# Excerpt to read
>>>

What did the Prime Minister mean?

Mr. Peake

The Prime Minister meant that the Government reserved the right to legislate on those issues which had been subject to previous inquiry by the Stewart Committee.

Mr. J. Griffiths

He said nothing of the k nd. The Prime Minister's reply has to be read in conjunction with the Supplementary Questions which did not deal with the Stewart Committee's report at all but dealt with the question of increased scales. Therefore, we are entitled to read the reply in relationship to the Question.

Mr. Peake

I do not think it is a matter of vital importance what the Prime Minister's supplementary answer meant since it was delivered 14 months ago when the Royal Commission was first being established. The issue we are discussing to-day is very limited. The Royal Commission itself is charged with the whole problem of the structure of the workmen's compensation system in relation to other social services and I accept the view of the hon. Member who has just addressed the House that it is not for the Government at this stage to deal with the structure or principles upon which the workmen's compensation system is based. I am perfectly ready to accept the view of the hon. Gentleman upon that issue. The Government are concerned with a very much more limited problem. It is perfectly obvious that there are some cases of special hardship in regard to workmen's compensation. [HON. MEMBERS: "Some?"] I will say, if you like, that there are many cases of hardship in regard to workmen's compensation. It is clear that some cases are harder than others.

Mr. T. Smith

Not as hard as the Government.

<<<

# Required work
From the exchange on workmen's compensation, reproduce verbatim the stretch from "What did the" through "the Stewart Committee.".

(Keypoint data per instance)
>>>

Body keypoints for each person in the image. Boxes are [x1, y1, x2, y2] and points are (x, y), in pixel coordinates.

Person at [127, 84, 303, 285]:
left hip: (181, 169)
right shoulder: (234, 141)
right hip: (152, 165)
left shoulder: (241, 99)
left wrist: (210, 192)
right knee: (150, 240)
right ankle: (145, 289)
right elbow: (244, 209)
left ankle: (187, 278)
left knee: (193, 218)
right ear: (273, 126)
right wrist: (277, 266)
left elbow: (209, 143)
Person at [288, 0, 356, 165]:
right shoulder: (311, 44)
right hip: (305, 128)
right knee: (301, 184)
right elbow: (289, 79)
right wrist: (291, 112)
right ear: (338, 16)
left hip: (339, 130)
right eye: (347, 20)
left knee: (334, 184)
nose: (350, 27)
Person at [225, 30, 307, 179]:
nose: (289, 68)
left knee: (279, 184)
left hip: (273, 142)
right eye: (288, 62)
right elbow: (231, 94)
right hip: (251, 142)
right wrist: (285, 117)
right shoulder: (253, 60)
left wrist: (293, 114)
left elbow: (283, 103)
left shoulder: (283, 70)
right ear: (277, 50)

<<<
>>>

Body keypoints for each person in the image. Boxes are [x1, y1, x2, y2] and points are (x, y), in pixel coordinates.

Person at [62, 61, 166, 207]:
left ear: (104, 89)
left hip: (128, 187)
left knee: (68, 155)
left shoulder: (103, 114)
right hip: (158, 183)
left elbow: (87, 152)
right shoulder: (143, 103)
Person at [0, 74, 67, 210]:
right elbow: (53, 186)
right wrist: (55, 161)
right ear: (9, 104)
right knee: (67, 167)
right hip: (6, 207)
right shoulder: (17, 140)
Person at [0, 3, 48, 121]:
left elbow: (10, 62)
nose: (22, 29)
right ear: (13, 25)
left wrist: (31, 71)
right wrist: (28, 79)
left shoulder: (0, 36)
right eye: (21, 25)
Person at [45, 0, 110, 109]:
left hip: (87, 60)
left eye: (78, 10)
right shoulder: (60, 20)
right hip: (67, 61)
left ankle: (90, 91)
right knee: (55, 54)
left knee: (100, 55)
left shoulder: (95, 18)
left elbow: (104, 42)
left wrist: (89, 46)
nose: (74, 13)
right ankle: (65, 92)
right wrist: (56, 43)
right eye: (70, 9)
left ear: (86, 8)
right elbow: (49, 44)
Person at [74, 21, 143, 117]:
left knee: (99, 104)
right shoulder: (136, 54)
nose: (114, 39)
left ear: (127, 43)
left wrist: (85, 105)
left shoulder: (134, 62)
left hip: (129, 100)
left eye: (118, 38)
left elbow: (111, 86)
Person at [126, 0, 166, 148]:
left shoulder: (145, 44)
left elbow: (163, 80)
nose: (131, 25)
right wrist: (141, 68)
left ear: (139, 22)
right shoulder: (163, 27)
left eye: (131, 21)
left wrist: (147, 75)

<<<
>>>

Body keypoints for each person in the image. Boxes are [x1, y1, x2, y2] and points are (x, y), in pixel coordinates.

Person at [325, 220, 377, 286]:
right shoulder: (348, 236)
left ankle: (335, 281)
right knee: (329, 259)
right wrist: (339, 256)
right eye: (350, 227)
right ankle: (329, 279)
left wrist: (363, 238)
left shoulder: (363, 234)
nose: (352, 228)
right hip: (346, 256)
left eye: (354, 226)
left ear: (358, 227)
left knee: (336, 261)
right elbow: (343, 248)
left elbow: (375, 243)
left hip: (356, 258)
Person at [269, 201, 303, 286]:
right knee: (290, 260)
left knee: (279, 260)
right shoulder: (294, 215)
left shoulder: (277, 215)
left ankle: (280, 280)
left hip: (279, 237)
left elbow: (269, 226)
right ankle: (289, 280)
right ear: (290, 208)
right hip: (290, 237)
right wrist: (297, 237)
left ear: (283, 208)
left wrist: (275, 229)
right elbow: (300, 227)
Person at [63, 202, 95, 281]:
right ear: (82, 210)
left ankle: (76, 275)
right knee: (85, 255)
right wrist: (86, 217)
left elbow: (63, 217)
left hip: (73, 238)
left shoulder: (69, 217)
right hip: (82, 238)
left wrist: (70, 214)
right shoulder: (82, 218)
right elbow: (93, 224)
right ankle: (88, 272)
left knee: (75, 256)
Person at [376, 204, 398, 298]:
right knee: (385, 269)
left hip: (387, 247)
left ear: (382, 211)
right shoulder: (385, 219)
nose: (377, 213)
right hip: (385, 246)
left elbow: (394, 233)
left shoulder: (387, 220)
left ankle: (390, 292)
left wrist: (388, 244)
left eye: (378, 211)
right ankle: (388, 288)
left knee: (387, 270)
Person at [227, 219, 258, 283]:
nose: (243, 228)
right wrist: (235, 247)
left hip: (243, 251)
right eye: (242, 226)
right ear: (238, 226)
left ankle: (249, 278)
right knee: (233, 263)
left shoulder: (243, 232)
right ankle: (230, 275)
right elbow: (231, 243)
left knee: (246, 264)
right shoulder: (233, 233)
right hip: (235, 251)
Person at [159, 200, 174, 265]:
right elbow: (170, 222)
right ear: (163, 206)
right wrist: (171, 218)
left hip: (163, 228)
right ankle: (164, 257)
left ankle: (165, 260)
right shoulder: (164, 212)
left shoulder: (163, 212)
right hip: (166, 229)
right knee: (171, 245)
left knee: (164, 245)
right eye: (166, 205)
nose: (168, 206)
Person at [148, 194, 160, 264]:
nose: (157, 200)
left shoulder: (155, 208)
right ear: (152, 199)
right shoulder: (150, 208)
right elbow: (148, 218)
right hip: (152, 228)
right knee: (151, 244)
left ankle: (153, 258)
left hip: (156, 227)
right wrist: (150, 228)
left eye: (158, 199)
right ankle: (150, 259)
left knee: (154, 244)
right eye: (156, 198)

<<<

# Exercise solution
What did the Prime Minister mean?

Mr. Peake

The Prime Minister meant that the Government reserved the right to legislate on those issues which had been subject to previous inquiry by the Stewart Committee.